Last year, Uber announced a new feature called “RideCheck” that utilizes the GPS, accelerometer, gyroscope, and other sensors inside a smartphone to detect trip irregularities, like a vehicle crash or an unexpected long stop. After a year of piloting and refinement, RideCheck is now live in the US, with other countries soon to follow, the company announced.
The system alerts both riders and drivers when something out of the ordinary is detected. A notification will pop up asking if everything is okay, which leads to a list of possible answers, including the option to call the authorities at 911 or Uber’s safety hotline. If Uber verifies that there has been an accident, the rider will be prompted to call 911. Uber’s team of safety operators may also reach out to ensure the rider is safe when the feature is triggered.
The feature doesn’t require any new permissions because it’s linked to the driver’s smartphone, rather than the riders. Drivers have the Uber app on more frequently than riders, who typically keep the app on in the background during trips.

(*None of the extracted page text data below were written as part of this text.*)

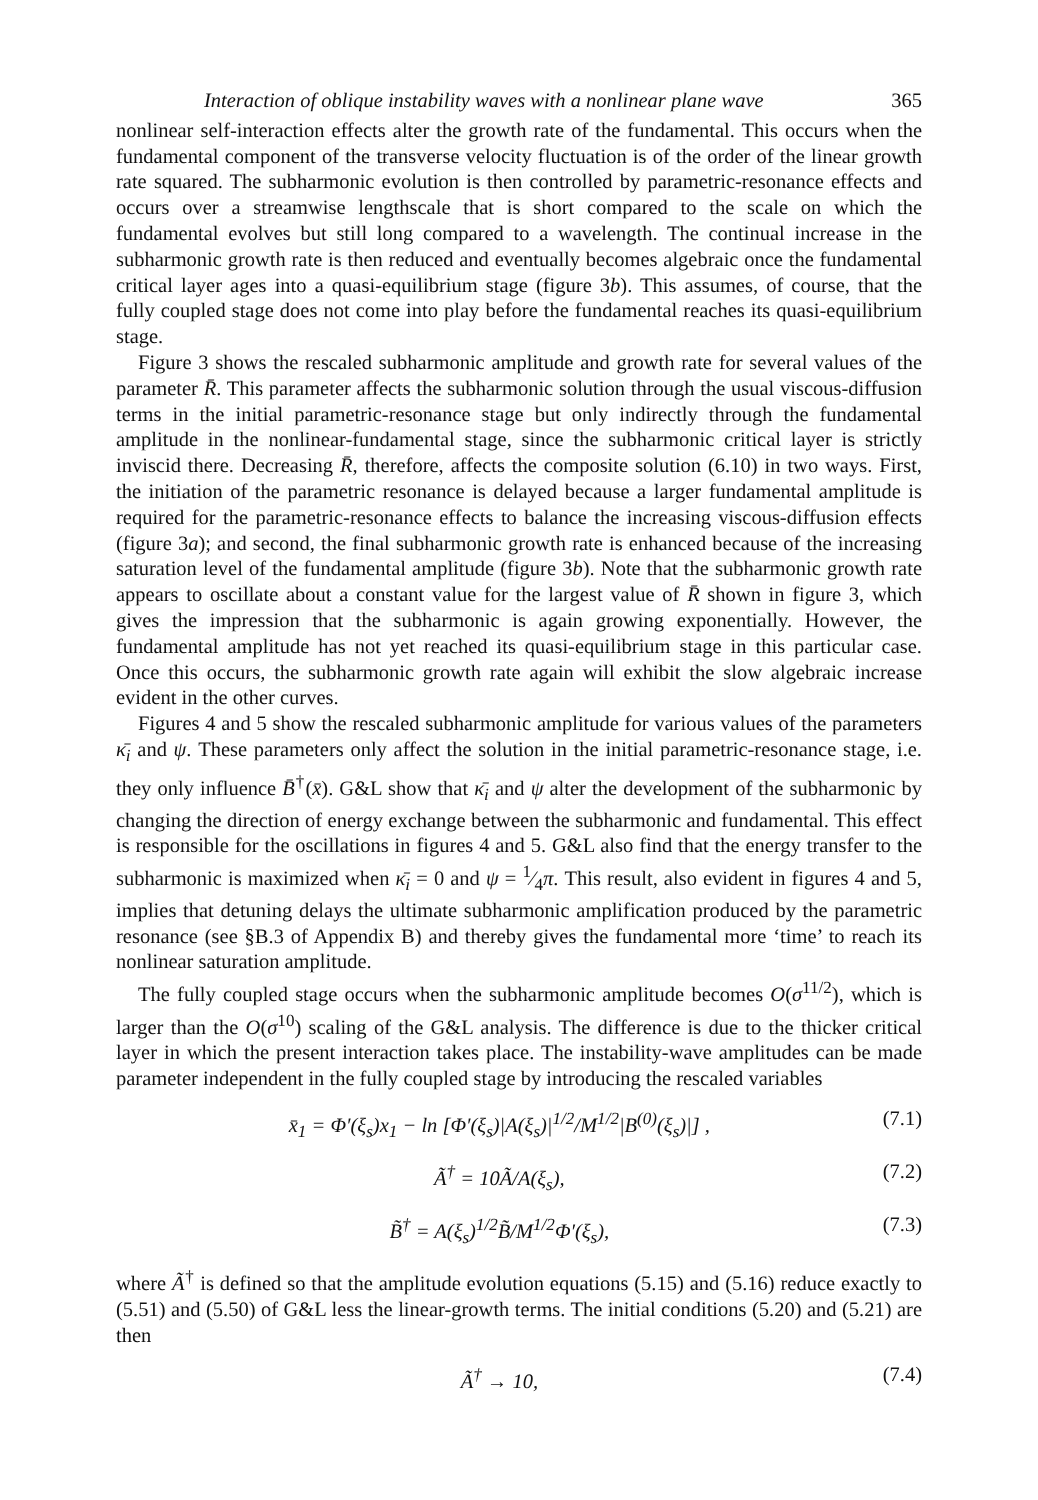Interaction of oblique instability waves with a nonlinear plane wave 365
nonlinear self-interaction effects alter the growth rate of the fundamental. This occurs when the fundamental component of the transverse velocity fluctuation is of the order of the linear growth rate squared. The subharmonic evolution is then controlled by parametric-resonance effects and occurs over a streamwise lengthscale that is short compared to the scale on which the fundamental evolves but still long compared to a wavelength. The continual increase in the subharmonic growth rate is then reduced and eventually becomes algebraic once the fundamental critical layer ages into a quasi-equilibrium stage (figure 3b). This assumes, of course, that the fully coupled stage does not come into play before the fundamental reaches its quasi-equilibrium stage.
Figure 3 shows the rescaled subharmonic amplitude and growth rate for several values of the parameter R̄. This parameter affects the subharmonic solution through the usual viscous-diffusion terms in the initial parametric-resonance stage but only indirectly through the fundamental amplitude in the nonlinear-fundamental stage, since the subharmonic critical layer is strictly inviscid there. Decreasing R̄, therefore, affects the composite solution (6.10) in two ways. First, the initiation of the parametric resonance is delayed because a larger fundamental amplitude is required for the parametric-resonance effects to balance the increasing viscous-diffusion effects (figure 3a); and second, the final subharmonic growth rate is enhanced because of the increasing saturation level of the fundamental amplitude (figure 3b). Note that the subharmonic growth rate appears to oscillate about a constant value for the largest value of R̄ shown in figure 3, which gives the impression that the subharmonic is again growing exponentially. However, the fundamental amplitude has not yet reached its quasi-equilibrium stage in this particular case. Once this occurs, the subharmonic growth rate again will exhibit the slow algebraic increase evident in the other curves.
Figures 4 and 5 show the rescaled subharmonic amplitude for various values of the parameters κ̄<sub>i</sub> and ψ. These parameters only affect the solution in the initial parametric-resonance stage, i.e. they only influence B̄<sup>†</sup>(x̄). G&L show that κ̄<sub>i</sub> and ψ alter the development of the subharmonic by changing the direction of energy exchange between the subharmonic and fundamental. This effect is responsible for the oscillations in figures 4 and 5. G&L also find that the energy transfer to the subharmonic is maximized when κ̄<sub>i</sub> = 0 and ψ = 1⁄4π. This result, also evident in figures 4 and 5, implies that detuning delays the ultimate subharmonic amplification produced by the parametric resonance (see §B.3 of Appendix B) and thereby gives the fundamental more ‘time’ to reach its nonlinear saturation amplitude.
The fully coupled stage occurs when the subharmonic amplitude becomes O(σ<sup>11/2</sup>), which is larger than the O(σ<sup>10</sup>) scaling of the G&L analysis. The difference is due to the thicker critical layer in which the present interaction takes place. The instability-wave amplitudes can be made parameter independent in the fully coupled stage by introducing the rescaled variables
x̄<sub>1</sub> = Φ′(ξ<sub>s</sub>)x<sub>1</sub> − ln [Φ′(ξ<sub>s</sub>)|A(ξ<sub>s</sub>)|<sup>1/2</sup>/M<sup>1/2</sup>|B<sup>(0)</sup>(ξ<sub>s</sub>)|] , (7.1)
Ã<sup>†</sup> = 10Ã/A(ξ<sub>s</sub>), (7.2)
B̃<sup>†</sup> = A(ξ<sub>s</sub>)<sup>1/2</sup>B̃/M<sup>1/2</sup>Φ′(ξ<sub>s</sub>), (7.3)
where Ã<sup>†</sup> is defined so that the amplitude evolution equations (5.15) and (5.16) reduce exactly to (5.51) and (5.50) of G&L less the linear-growth terms. The initial conditions (5.20) and (5.21) are then
Ã<sup>†</sup> → 10, (7.4)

To avoid any false positives, like a dropped phone, Uber uses machine learning to account for multiple factors in addition to the input from the phone’s sensors. Riders and drivers can also say they are okay in response to the initial notification, which leads to the RideCheck system getting better over time.
To be sure, using smartphones to detect and respond to auto accidents isn’t new technology. Other companies and startups, like Zendrive, have been working on similar crash detection technology for several years now. Other systems, like GM’s OnStar, use sensors embedded in the vehicle itself to detect crashes and automatically alert the authorities.